Ihre Äußerung vom 14.April, die versichert, dass die Barriere nur eine
„vorläufige“ sei, können wir nur mit Schwierigkeiten akzeptieren. Israels
Pläne, die Mauer weit hinter der 1967-Grenze, der Grünen Linie, verlaufen
zu lassen und dabei große Westbanksiedlungen zu umgehen, zeigen, dass
diese ein Teil Israels werden, wie Sie auch andeuteten. Wir stimmen mit
der weithin herrschenden Ansicht überein, dass die Trennungsmauer, sobald
sie von der Grünen Linie abweicht, eine Taktik Israels ist, um das Land
und die Wasserreserven der Westbank und Jerusalems zu beanspruchen, die so
nötig für einen lebensfähigen palästinensischen Staat sind.

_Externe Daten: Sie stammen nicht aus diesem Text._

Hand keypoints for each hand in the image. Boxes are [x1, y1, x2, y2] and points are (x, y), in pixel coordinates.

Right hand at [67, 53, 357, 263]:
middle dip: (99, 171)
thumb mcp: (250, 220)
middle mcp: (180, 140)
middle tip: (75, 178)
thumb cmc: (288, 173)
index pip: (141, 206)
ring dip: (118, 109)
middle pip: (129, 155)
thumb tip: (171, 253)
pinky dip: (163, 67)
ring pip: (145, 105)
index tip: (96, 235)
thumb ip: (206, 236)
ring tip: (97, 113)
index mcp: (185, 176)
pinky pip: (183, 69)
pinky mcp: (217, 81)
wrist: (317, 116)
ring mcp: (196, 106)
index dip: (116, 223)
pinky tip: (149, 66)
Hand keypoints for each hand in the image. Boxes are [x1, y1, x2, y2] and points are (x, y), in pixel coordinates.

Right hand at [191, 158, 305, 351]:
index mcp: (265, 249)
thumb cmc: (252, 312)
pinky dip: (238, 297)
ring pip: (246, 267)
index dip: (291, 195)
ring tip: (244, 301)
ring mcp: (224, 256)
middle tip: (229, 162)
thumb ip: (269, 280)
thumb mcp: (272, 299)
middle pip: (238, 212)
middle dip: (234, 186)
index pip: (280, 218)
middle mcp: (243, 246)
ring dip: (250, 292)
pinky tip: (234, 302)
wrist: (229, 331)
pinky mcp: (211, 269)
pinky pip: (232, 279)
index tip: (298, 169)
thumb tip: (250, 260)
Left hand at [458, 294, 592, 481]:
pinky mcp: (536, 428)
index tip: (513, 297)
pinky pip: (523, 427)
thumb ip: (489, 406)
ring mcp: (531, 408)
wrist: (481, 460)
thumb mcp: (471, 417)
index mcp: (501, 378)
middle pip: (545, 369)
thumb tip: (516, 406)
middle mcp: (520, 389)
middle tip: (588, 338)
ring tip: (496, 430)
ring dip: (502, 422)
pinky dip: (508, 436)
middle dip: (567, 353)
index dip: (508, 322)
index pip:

Herr Präsident, die Christen im Heiligen Land – und ihre Schulen,
Krankenhäuser und Kirchen -- spielen eine einzigartige Rolle.

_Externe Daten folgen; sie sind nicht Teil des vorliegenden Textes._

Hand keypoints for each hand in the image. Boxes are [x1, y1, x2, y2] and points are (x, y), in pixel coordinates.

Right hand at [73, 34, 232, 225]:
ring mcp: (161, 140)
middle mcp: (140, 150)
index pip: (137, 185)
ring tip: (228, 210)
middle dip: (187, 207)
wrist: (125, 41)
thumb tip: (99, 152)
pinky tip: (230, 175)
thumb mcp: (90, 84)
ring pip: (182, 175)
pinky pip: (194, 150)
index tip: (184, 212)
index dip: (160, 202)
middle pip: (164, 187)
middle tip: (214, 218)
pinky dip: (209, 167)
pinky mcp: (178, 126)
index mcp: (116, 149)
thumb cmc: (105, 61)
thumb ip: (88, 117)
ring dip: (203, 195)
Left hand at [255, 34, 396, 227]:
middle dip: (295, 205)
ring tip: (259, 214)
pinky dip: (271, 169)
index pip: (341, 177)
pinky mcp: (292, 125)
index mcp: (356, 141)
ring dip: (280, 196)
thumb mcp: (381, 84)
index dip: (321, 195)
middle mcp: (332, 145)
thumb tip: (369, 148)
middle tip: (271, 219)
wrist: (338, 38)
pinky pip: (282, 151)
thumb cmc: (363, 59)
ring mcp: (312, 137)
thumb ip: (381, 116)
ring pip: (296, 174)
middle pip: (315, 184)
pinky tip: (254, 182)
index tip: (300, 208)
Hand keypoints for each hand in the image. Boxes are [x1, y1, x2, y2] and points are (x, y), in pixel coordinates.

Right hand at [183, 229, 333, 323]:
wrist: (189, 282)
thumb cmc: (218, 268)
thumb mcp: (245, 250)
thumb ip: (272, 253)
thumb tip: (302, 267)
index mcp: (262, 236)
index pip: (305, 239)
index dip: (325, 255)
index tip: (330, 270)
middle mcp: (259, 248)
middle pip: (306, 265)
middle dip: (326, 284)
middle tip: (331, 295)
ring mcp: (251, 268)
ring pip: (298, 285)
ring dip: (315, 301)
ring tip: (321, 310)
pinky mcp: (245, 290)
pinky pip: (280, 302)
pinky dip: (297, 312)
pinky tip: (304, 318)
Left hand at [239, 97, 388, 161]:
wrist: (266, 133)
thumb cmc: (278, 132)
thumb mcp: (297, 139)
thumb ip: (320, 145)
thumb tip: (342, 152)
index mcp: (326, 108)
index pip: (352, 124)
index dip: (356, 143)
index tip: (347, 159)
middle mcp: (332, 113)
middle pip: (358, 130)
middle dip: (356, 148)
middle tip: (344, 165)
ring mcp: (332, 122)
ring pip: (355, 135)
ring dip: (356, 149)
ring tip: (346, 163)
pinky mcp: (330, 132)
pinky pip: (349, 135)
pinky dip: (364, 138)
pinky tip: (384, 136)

Ministerpräsident Sharon hat bemerkt, dass seine einseitige Initiative die
Verhandlungen verzögern könnte und einen palästinensischen Staat auf die
nächste Generation hinausschiebt. Aber dies ist ein Zeitrahmen, in dem
unter dem Druck endloser Konflikte die einheimische, christliche
Bevölkerung im Heiligen Land wohl verschwinden könnte. Wir benötigen
dringend Ihre Hilfe: überzeugen Sie die israelische Regierung, dass
blühende christliche Institutionen im Interesse aller sind, auch für die
Zukunft eines sicheren Israels. Ja, noch mehr, Ihre Hilfe wird als Frieden
stiftende Kraft benötigt, die Brücken in eine neue hoffnungsvolle Zukunft
baut.“
Unterzeichner des
Briefes sind die leitenden Persönlichkeiten vieler katholischer Orden und
Organisationen in den USA; der Generalsekretär des Nationalrates der
Kirchen; die vorsitzenden Bischöfe und Leiter vieler christlicher
Denominationen, wie der Evangelisch-Lutherischen Kirche in Amerika,
Presbyterianische Kirche (USA); Reformierte Kirche in Amerika; Armenische
Kirche von Amerika, Evangelikale Leiter, einschließlich Leighton Ford,
Robert Seiple und Ron Sider; die Leiter der Hilfs- und
Entwicklungsagenturen wie die World Vision, Katholische Hilfsdienste,
Kirchen Weltdienst und das Mennonitische Zentralkomitee und viele andere.